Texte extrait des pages
##########
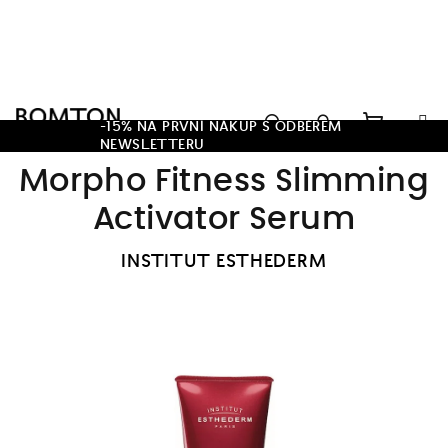
Přejít
na
obsah
Hledat
-15% NA PRVNÍ NÁKUP S ODBĚREM
NEWSLETTERU
Nákupn
Přihlášení
Morpho Fitness Slimming
košík
Activator Serum
INSTITUT ESTHEDERM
##########
■ **Consigne**
Recopiez à l'identique toutes les lignes de la liste ci-dessus, en laissant les images de côté.

■ **Réponse attendue**
Přejít
na
obsah
Hledat
-15% NA PRVNÍ NÁKUP S ODBĚREM
NEWSLETTERU
Nákupn
Přihlášení
Morpho Fitness Slimming
košík
Activator Serum
INSTITUT ESTHEDERM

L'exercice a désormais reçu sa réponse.